3. Schließlich lasst mich noch ein Wort für diejenigen hinzufügen, welche durch den Gedanken beunruhigt werden, dass die Freude über den geschlossenen Frieden unvereinbar sei mit dem Gefühl der innewohnenden Sünde. Dies ist ein trauriger Irrtum, der große Dunkelheit und Beschwerde für die Seele hervorrufen muss. Der am meisten vorgeschrittene Gläubige auf Erden hatte Sünde in sich wohnend: „In mir, das ist in meinem Fleisch, wohnt nichts Gutes;“ und dies wird bis zum Ende unseres Laufes unser Bekenntnis bleiben müssen. „Wenn wir sagen, dass wir (Gläubige) keine Sünde haben, so belügen wir uns selbst, und die Wahrheit ist nicht in uns“ (1. Joh 1,8).

Es ist lehrreich und tröstlich für uns, dass im Gesetz über die Sühnopfer (3. Mo 7,13) gesäuertes Brot als Opfer vorgeschrieben war, und zwar um des Bösen willen, das in dem war, der den Gottesdienst tat; denn Sauerteig ist, ohne eine einzige Ausnahme, in der heiligen Schrift nur das Symbol des Bösen.
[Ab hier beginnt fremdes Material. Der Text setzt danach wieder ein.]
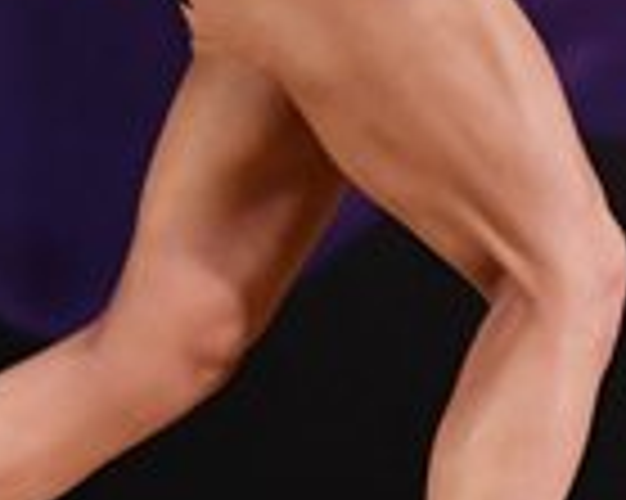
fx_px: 21810
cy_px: -54
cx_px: 786
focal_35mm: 1178
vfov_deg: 1.3
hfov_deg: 1.6
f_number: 5.6
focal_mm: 150
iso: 3200
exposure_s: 1/400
Ebenso wurde es erlaubt, in den beiden Webebroten (3. Mo 23,17) – ein Vorbild des Volkes Gottes – Sauerteig zu haben, weil jeder, der zu diesem Volk gehört, Böses in sich hat, und es solange haben wird, als er im Leib ist. Gott kennt uns ganz genau. Er weiß das allerschlimmste von uns; aber dennoch liebt Er uns, und hat das Nötige vorgesehen wegen des Nebels, welches Er in uns sieht, so dass es nicht im allergeringsten unseren Frieden zu stören braucht. Wenn wir aber der Sünde zu wirken und sich zu offenbaren erlauben, so wird sie unseren Genuss des Friedens sicher stören und uns dazu bringen, unsere Knie vor dem Herrn im Bekenntnis und im Selbstgericht zu beugen. Gott der Heilige Geist, welcher in uns wohnt, kann nicht einen einzigen bösen Gedanken in uns dulden, den wir nicht richten. Alles muss gerichtet werden. Der Kampf darf nicht aufhören. „Das Fleisch gelüftet wider den Geist, und der Geist wider das Fleisch.“ Dieser Streit wird nie aufhören in dem Gläubigen, bis zu jenem seligen Augenblicke, wo er den Leib der Niedrigkeit ablegen wird. Wenn nun die innewohnende Sünde unseren Frieden hindern könnte, dann würde kein einziges Glied der Familie Gottes auch nur einen Augenblick denselben genießen können. Dank aber sei Gott, dass dies nicht der Fall ist! Unser Friede beruht nicht auf sündlosem Fleisch, sondern auf einem vollkommenen Opfer.